• Task brief
Your answer should consist of every line in the records that holds "KiCad".

• Data records

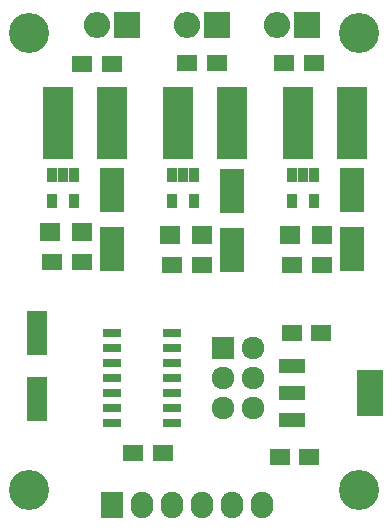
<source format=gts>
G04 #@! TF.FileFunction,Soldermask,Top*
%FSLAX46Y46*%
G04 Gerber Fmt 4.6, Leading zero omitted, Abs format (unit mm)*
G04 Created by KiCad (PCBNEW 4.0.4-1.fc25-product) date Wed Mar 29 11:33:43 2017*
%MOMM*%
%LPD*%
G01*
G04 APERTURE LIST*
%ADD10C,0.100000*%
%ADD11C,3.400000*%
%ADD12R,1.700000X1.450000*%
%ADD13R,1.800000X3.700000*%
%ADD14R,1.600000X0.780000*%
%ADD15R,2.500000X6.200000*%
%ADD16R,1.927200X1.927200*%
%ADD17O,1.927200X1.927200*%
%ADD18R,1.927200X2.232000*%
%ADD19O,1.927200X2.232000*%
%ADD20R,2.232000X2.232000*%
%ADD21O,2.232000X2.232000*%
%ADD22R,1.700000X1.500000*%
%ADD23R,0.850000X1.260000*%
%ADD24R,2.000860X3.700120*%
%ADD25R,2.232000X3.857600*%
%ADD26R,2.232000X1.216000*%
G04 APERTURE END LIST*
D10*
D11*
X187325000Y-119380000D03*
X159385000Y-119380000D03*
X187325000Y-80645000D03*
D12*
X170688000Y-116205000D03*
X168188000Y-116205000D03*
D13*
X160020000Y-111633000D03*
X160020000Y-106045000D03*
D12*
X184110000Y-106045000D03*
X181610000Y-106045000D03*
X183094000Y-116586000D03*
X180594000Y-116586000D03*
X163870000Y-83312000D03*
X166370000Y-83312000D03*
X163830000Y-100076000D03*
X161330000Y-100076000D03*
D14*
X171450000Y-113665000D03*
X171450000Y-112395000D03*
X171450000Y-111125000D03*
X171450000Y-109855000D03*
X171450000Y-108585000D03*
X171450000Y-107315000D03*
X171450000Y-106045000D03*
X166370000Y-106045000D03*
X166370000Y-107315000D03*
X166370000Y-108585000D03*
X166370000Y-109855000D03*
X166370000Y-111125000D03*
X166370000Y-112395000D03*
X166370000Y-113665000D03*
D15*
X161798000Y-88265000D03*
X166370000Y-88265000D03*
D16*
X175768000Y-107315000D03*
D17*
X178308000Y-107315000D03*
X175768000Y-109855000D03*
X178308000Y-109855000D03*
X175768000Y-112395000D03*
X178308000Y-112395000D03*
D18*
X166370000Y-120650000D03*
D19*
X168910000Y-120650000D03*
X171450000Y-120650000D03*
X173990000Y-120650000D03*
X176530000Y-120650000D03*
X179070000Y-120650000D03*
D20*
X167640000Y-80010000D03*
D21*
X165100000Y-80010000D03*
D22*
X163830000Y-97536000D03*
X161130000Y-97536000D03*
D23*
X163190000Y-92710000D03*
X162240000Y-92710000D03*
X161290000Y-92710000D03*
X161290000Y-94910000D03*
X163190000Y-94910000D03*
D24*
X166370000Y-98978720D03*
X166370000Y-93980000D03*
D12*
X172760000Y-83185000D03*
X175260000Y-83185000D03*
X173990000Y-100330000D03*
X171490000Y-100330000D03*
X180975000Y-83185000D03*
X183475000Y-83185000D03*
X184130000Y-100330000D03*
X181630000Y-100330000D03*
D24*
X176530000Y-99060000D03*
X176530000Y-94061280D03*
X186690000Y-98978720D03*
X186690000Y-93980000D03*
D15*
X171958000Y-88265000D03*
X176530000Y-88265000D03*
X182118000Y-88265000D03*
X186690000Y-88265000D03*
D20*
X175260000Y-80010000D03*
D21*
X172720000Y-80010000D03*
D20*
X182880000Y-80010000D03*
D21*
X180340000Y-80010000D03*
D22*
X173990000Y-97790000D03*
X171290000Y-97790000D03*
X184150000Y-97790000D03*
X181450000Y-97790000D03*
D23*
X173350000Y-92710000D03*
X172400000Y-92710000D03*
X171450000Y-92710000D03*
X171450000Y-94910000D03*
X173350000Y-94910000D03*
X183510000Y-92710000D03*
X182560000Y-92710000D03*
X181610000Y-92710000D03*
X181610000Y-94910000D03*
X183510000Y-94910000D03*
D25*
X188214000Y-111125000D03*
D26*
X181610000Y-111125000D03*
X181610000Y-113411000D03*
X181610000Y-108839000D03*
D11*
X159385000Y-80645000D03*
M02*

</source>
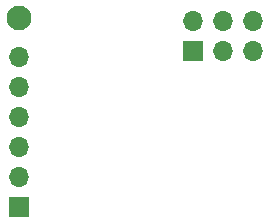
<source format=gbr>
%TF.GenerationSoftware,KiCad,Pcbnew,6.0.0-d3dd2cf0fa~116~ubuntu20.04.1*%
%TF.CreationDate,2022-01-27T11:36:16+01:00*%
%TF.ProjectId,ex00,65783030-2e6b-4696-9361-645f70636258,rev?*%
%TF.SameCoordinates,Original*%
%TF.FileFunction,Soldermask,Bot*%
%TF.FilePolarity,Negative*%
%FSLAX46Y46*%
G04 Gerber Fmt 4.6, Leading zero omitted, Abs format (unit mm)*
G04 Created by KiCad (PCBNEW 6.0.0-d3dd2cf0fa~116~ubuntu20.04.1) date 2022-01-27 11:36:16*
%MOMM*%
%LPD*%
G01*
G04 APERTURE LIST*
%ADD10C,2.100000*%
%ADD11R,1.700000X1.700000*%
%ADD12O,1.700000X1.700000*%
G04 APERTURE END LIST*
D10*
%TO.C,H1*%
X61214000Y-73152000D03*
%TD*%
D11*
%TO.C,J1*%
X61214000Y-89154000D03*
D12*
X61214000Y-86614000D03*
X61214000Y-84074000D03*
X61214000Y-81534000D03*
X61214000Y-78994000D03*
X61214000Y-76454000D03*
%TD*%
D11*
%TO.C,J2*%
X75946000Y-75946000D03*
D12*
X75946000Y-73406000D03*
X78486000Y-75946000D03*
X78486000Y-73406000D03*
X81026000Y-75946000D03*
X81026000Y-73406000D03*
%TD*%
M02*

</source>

• Your solution
G04 Created by KiCad (PCBNEW 4.0.4-1.fc25-product) date Wed Mar 29 11:33:43 2017*
%TF.GenerationSoftware,KiCad,Pcbnew,6.0.0-d3dd2cf0fa~116~ubuntu20.04.1*%
G04 Created by KiCad (PCBNEW 6.0.0-d3dd2cf0fa~116~ubuntu20.04.1) date 2022-01-27 11:36:16*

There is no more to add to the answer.